The diagnostic phase is one of the most difficult times of the breast cancer experience. While still dealing with the shock of the diagnosis, you will hear many new medical terms and will need to make decisions during a time when you might be feeling very vulnerable.
You may have appointments with a variety of specialists, such as surgeons, medical oncologists and radiation oncologists. Finding your way through the maze of tests, appointments, doctors, nurses and medical terms can be challenging. It can be helpful to bring a trusted friend or family member with you when you go to your appointments for support and to help you record information.
Waiting is inevitable
Be prepared to do a lot of waiting. You will wait for doctor’s appointments, test results, and referrals from one doctor to another. There is stress and anxiety associated with waiting – it can be difficult but unfortunately, it is unavoidable. It may help to remember that the information being gathered will help to define the nature of your breast cancer and allow your doctors to determine the best course of treatment for you.
Being diagnosed with breast cancer often leads to feelings of anxiety and loss of control. Being well informed about your diagnosis and treatment options may offer some reassurance and a regained sense of control of at least some parts of the journey. Being prepared for what happens next can help to address the uncertainty you might experience.

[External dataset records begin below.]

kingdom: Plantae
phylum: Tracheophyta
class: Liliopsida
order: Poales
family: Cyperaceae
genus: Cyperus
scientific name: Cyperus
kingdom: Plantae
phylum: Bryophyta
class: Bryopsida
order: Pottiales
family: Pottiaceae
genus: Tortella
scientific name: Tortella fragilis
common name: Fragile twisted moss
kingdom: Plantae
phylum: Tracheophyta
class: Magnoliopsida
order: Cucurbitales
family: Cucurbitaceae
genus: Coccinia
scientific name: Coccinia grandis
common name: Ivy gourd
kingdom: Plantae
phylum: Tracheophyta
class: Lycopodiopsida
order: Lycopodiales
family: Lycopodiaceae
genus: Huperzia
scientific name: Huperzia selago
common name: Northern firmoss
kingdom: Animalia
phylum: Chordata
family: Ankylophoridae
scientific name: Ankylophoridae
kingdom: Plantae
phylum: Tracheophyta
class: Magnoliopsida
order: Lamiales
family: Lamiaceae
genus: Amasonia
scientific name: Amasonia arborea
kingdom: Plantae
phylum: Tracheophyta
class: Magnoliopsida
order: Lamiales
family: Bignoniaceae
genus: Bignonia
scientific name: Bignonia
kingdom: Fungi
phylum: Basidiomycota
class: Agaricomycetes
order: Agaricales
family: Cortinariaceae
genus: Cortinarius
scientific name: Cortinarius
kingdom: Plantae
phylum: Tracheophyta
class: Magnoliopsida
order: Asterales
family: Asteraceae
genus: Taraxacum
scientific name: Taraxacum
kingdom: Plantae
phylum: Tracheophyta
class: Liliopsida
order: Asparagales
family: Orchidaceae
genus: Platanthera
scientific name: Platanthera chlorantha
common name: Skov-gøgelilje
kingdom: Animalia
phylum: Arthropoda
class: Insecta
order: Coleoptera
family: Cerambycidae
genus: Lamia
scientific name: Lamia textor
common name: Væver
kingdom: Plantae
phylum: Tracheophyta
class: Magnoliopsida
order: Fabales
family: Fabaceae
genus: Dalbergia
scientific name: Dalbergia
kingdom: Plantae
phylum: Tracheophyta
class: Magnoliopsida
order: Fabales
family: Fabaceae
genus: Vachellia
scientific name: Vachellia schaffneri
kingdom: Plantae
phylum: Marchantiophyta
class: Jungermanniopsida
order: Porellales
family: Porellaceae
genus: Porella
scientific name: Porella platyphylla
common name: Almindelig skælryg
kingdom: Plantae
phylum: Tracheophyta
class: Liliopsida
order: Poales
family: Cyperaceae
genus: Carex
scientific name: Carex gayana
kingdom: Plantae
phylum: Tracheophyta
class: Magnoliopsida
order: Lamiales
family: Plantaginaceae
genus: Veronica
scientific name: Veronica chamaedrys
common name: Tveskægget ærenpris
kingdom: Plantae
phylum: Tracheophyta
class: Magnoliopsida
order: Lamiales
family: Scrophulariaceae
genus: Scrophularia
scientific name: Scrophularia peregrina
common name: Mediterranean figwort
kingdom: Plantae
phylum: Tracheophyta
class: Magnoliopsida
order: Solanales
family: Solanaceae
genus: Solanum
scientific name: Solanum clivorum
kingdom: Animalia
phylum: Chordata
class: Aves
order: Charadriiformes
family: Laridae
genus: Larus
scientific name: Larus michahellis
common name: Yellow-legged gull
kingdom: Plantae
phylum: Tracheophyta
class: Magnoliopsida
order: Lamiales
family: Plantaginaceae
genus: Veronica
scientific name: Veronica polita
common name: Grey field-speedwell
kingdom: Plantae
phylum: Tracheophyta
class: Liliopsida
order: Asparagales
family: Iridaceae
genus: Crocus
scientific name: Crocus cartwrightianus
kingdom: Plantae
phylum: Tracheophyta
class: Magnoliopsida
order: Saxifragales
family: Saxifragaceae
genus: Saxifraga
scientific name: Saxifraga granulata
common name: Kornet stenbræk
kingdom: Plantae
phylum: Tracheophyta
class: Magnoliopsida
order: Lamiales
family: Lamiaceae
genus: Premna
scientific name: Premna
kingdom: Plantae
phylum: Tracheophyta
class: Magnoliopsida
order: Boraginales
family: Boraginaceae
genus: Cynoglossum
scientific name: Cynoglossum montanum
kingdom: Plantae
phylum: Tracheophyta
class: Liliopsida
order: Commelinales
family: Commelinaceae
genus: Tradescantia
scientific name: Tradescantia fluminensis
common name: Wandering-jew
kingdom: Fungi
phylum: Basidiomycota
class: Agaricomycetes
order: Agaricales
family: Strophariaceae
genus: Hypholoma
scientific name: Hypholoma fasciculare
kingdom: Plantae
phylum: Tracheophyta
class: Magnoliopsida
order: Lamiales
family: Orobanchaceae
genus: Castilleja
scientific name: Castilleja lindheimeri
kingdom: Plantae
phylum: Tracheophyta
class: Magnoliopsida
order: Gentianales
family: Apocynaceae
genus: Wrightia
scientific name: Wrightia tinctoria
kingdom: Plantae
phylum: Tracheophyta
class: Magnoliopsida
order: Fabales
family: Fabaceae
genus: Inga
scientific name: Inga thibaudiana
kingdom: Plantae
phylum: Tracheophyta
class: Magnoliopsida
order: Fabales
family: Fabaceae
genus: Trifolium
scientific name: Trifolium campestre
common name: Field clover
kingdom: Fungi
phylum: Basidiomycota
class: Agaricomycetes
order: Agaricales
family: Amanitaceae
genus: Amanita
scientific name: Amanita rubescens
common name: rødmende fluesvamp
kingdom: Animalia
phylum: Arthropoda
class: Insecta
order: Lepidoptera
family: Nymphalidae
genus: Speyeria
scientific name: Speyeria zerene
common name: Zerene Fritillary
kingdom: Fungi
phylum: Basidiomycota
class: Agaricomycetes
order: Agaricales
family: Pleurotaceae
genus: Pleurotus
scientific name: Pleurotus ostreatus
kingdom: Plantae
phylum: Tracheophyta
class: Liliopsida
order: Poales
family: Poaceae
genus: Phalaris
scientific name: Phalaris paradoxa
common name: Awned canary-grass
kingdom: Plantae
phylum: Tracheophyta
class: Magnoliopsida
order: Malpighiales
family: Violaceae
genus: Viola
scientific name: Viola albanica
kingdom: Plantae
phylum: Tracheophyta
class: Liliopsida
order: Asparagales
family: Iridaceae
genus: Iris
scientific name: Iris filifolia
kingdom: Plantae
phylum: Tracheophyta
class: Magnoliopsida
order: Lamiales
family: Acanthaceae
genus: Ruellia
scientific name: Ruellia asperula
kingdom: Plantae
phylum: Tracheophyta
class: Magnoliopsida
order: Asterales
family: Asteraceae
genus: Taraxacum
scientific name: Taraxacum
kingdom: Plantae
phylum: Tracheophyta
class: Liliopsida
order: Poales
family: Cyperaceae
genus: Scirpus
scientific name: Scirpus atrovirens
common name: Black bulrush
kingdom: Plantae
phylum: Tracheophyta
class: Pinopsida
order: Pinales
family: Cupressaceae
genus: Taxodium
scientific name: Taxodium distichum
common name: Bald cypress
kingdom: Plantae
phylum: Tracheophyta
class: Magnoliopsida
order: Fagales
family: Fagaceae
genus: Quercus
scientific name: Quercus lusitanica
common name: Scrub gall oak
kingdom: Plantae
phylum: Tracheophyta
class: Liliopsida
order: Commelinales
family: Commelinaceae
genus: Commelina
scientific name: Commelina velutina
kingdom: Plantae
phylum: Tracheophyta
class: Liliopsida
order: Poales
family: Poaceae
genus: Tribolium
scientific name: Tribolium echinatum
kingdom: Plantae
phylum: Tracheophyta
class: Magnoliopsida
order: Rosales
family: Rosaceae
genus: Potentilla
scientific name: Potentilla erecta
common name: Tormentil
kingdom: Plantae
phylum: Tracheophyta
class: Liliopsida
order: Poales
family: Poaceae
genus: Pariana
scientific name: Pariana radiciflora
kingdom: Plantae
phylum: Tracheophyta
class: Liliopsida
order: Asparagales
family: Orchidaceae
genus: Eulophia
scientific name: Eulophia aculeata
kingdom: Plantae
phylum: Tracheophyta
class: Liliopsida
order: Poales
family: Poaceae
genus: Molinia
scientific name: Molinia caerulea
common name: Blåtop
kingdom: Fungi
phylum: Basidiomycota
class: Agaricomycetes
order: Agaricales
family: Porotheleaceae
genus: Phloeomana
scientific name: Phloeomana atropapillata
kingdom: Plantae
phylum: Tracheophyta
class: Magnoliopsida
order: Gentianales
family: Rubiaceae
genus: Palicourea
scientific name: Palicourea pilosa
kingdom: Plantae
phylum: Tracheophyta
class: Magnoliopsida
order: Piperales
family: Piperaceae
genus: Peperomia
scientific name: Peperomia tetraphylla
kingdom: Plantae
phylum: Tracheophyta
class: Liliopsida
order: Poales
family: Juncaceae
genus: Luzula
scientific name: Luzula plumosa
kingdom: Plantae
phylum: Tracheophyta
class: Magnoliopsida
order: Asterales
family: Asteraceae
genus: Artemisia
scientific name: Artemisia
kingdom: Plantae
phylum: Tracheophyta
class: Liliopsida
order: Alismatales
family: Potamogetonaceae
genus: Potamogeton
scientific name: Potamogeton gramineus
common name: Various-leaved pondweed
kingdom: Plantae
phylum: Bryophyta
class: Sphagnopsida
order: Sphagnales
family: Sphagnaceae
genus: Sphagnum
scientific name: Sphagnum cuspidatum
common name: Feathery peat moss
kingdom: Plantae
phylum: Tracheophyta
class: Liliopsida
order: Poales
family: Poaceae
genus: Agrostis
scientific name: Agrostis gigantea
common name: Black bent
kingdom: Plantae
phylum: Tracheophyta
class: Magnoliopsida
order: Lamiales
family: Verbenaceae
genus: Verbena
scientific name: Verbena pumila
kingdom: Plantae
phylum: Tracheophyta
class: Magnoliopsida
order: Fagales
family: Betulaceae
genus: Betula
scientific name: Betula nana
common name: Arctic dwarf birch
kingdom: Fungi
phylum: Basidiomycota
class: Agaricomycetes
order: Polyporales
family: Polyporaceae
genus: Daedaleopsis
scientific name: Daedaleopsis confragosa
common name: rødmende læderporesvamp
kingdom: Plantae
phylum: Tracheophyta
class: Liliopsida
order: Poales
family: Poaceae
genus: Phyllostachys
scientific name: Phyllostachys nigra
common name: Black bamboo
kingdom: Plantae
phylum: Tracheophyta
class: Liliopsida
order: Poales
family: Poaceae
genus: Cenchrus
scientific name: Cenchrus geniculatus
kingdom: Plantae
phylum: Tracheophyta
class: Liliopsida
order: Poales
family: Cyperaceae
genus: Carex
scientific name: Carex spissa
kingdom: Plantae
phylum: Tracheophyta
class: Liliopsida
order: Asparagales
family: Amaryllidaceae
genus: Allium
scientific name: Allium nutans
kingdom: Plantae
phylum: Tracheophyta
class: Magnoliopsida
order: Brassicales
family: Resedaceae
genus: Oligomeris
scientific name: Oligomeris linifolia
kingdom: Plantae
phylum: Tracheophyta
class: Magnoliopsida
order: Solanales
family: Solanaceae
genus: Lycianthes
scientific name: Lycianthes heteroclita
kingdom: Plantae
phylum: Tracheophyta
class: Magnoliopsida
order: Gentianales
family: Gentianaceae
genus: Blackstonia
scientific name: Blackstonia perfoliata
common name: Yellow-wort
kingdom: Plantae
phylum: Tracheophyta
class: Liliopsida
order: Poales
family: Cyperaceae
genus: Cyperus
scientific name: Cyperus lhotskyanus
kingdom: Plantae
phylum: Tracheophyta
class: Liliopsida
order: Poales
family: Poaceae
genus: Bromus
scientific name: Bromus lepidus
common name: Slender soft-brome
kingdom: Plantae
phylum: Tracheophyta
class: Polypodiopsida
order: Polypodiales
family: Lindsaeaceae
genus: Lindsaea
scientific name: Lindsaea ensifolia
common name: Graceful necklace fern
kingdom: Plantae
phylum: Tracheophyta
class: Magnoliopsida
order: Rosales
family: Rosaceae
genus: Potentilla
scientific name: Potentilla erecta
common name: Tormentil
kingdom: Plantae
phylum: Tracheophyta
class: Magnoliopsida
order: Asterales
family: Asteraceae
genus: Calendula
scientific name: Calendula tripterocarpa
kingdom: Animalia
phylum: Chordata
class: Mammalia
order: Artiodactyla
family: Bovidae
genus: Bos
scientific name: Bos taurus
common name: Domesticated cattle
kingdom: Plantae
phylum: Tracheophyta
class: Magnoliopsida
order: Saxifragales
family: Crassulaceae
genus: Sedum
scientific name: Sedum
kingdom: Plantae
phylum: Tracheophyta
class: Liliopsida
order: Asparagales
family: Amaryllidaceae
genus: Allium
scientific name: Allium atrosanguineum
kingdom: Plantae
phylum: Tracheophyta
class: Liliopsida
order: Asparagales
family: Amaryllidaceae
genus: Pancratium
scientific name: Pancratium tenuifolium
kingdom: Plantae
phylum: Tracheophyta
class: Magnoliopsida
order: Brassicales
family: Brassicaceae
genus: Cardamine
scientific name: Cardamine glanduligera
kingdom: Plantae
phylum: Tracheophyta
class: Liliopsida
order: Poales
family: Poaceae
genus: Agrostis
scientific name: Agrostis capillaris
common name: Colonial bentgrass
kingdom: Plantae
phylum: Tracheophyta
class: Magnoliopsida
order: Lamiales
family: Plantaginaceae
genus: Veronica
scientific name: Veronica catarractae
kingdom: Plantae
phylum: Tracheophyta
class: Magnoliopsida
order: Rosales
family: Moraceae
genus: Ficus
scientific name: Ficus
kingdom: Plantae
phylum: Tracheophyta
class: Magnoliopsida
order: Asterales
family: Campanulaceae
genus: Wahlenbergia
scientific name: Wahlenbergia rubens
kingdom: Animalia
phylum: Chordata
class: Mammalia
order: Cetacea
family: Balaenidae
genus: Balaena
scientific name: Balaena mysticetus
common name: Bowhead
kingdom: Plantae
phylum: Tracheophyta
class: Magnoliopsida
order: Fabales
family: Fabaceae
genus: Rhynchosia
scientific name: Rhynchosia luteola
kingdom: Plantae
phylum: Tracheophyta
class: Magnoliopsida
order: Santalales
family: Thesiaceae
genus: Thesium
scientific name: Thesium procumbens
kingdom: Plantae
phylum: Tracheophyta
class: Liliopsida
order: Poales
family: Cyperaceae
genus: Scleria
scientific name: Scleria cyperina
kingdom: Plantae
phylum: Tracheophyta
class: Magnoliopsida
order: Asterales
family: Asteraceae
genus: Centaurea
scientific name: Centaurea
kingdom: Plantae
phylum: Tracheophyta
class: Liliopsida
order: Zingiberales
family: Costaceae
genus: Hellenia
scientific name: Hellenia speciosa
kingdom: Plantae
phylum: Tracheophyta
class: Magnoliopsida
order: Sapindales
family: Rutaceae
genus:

Avoid information overload
After dealing with the shock of your diagnosis, it may be difficult to determine what information you need. It is also sometimes difficult to recognize how much will be enough for you to make the decisions you might be facing. Too much information can be paralyzing. You need only learn enough to give you a basic understanding of your cancer and treatment options.
Your medical team will answer any questions that arise throughout the process. It is important to remember that you can, and should, ask questions at any time. The Canadian Cancer Society can also help you find current and credible information that is relevant to your situation.
The importance of self-advocacy
During your cancer experience you will meet with many health professionals and support people. The Canadian cancer care system is increasingly complex. Often, there may not be a dedicated member of your health care team to help you to manage your care from diagnosis through treatment and beyond.
As a result, you may find that you must advocate for yourself and take an active role in the coordination of your care. This is what is referred to as self-advocacy: taking an active role in your treatment to make sure you get the support and care you need. It’s about asking questions and getting answers. You may also want to ask a trusted family member or friend to work with you or act on your behalf.